As no empty bullet casings were found on the crime scene, police suspected that the gun used to kill Visagie was a revolver, which would not eject empty shells after being discharged.

The investigator arranged to meet the key suspect after hours on Tuesday night, at a location away from innocent bystanders. After gaining the trust of criminals in the area, the woman told the suspect that she wanted to meet up with him for a drink when she visited the area with her grandfather.

Inspector J.C. Zulu from the House Robbery Unit posed as the woman’s grandfather and waited with her. Although the suspect was known to be armed and dangerous, neither of them could wear bullet-proof vests to the meeting as doing so would give the game away.

As arranged, the man showed up at 9.30 pm — but then moved to the shadows and walked away from the meeting place when he saw other people were nearby. The man then phoned the young woman and told her to leave her grandfather and meet him on a dark road beneath their arranged meeting place, where he would be waiting for her.

In near pitch darkness, police were not able to positively identify the man waiting on the road below as their suspect and so let him walk off after he had waited only a few minutes. In case they had the wrong man, police decided to arrest him well out of sight of the meeting place.

Several hundred metres down the road, Caswell and Sergeant Emmitt Reid of Hillcrest police station identified themselves as police, and pounced on the man as he began trying to pull something from his pocket.

A .44 Magnum revolver and a dozen rounds of ammunition were what the suspect was going for. The serial number on the gun had been filed off.

Captain Ronald Pillay, commander of the House Robbery Unit, said: “I am absolutely certain that this man’s intention was to rape and then murder the woman after meeting her. He brought a firearm with him and he could obviously not take her back to his home as his wife was there. Long experience tells me that his intention was to rape the woman then kill her with his handgun — for which he had brought extra ammunition.”

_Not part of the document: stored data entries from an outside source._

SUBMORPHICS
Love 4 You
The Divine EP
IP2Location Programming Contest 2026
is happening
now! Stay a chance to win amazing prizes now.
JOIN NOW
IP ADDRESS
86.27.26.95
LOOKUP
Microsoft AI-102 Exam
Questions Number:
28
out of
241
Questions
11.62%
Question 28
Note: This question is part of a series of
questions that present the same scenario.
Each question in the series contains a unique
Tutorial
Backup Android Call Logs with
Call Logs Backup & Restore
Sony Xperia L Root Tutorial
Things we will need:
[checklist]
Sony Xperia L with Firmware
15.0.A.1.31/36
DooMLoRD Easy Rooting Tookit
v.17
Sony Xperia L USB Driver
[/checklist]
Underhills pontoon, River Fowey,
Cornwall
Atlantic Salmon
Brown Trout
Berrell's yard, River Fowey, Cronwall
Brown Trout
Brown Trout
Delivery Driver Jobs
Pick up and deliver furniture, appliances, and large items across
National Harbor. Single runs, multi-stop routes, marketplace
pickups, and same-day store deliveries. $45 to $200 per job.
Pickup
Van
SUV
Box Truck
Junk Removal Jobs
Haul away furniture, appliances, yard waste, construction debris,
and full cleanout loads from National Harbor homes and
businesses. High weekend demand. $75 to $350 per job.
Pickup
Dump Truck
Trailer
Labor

After being interrogated, the suspect admitted his revolver was not licensed — and led police to his home. Here several more stolen items were found — including a camera that the man had taken in a burglary and that still had photographs of the original lawful owners on it.

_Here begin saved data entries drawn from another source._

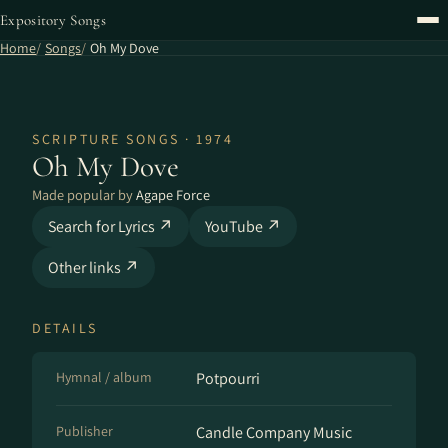
Expository Songs
Home
Songs
Oh My Dove
SCRIPTURE SONGS · 1974
Oh My Dove
Made popular by
Agape Force
Search for Lyrics ↗
YouTube ↗
Other links ↗
DETAILS
Hymnal / album
Potpourri
Publisher
Candle Company Music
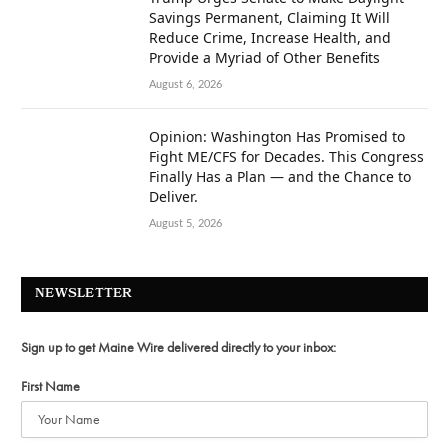
Savings Permanent, Claiming It Will
Reduce Crime, Increase Health, and
Provide a Myriad of Other Benefits
August 6, 2026
Opinion: Washington Has Promised to
Fight ME/CFS for Decades. This Congress
Finally Has a Plan — and the Chance to
Deliver.
August 5, 2026
NEWSLETTER
Sign up to get Maine Wire delivered directly to your inbox:
First Name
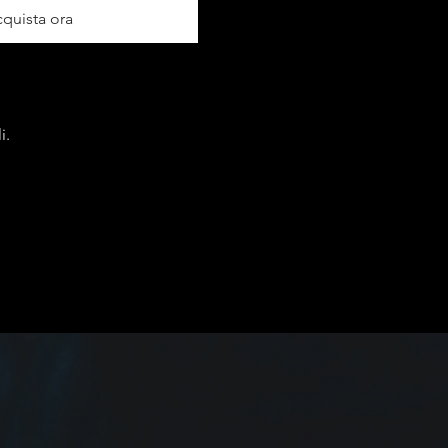
quista ora
i.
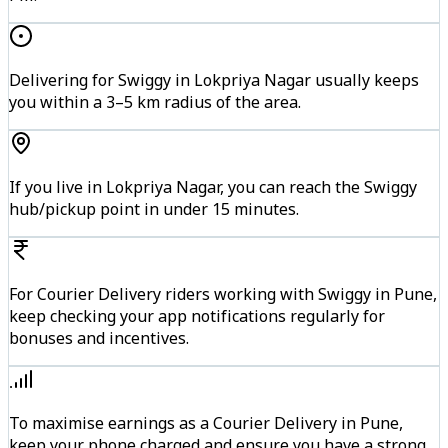
Delivering for Swiggy in Lokpriya Nagar usually keeps
you within a 3–5 km radius of the area.
If you live in Lokpriya Nagar, you can reach the Swiggy
hub/pickup point in under 15 minutes.
For Courier Delivery riders working with Swiggy in Pune,
keep checking your app notifications regularly for
bonuses and incentives.
To maximise earnings as a Courier Delivery in Pune,
keep your phone charged and ensure you have a strong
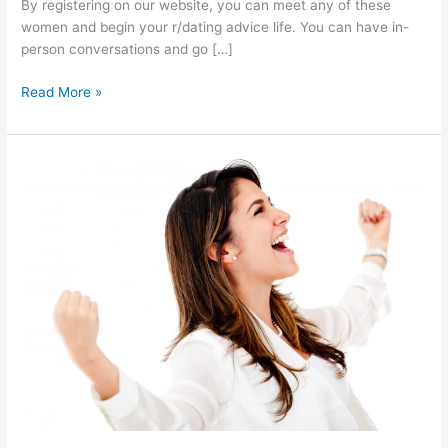
By registering on our website, you can meet any of these
women and begin your r/dating advice life. You can have in-
person conversations and go […]
Online
Read More »
R
Dating
Advice
|
How
can
you
date
a
Philippine
girl
online?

The man with the Dirty Harry revolver then offered to take police to the man who he claimed supplied him with the stolen property.

The trail led police straight to the rural homestead of Sibusiso Miya. After pounding on Miya’s door for several minutes, a member of the National Intervention Unit (NIU) smashed open a window with his rifle — and was met with a hail of fire from inside.

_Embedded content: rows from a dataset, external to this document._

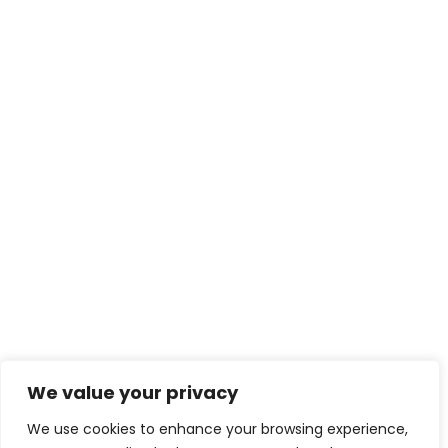
We value your privacy
We use cookies to enhance your browsing experience,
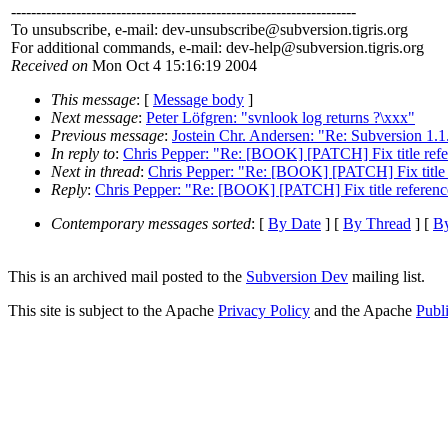
---------------------------------------------------------------------
To unsubscribe, e-mail: dev-unsubscribe@subversion.
tigris.org
For additional commands, e-mail: dev-help@subversion.
tigris.org
Received on
Mon Oct 4 15:16:19 2004
This message
: [
Message body
]
Next message
:
Peter Löfgren: "svnlook log returns ?\xxx"
Previous message
:
Jostein Chr. Andersen: "Re: Subversion 1.1.
In reply to
:
Chris Pepper: "Re: [BOOK] [PATCH] Fix title refe
Next in thread
:
Chris Pepper: "Re: [BOOK] [PATCH] Fix title 
Reply
:
Chris Pepper: "Re: [BOOK] [PATCH] Fix title referenc
Contemporary messages sorted
: [
By Date
] [
By Thread
] [
By
This is an archived mail posted to the
Subversion Dev
mailing list.
This site is subject to the Apache
Privacy Policy
and the Apache
Publ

Miya dived out of his back window and bolted down a steep slope toward his perimeter fence, firing back at police as he ran.

Members of the NIU chased him, engaging Miya in a short and violent firefight. Seconds after firing his first shot, Miya fell, his skull smashed like an eggshell by a single R5 rifle bullet. He was less than two metres from the fence when he fell.

A search of Miya’s home found a ski mask that he may have been wearing at the time of Visagie’s murder. The handgun Miya used to shoot at police, a .45 pistol, also had its serial number rubbed off. Forensic experts will examine the guns to retrieve the serial numbers.

The pistol, made by an obscure South African manufacturer called the First National Firearms Manufacturing Company, is believed to have been stolen and police are hoping that the relative rarity of the gun allows them to trace the original lawful owner.

Pillay told Weekend Witness that Miya had several previous convictions for housebreaking and had been jailed before. He also confirmed that he is not looking for any additional suspects for the Visagie murder.

“Keith did a really good job here. It’s always shocking when children are involved. I am delighted that we got these two swines so quickly. Sadly it won’t bring the victim back, but at least it will prevent them killing again.”

Police still have no idea why the robbery turned so violent.

Reid told Weekend Witness that he suspects the pair may be linked to several robberies and burglaries in the Hillcrest area. “Inchanga borders on Hillcrest and I am absolutely positive these two have been involved in violent crimes in the Hillcrest area.”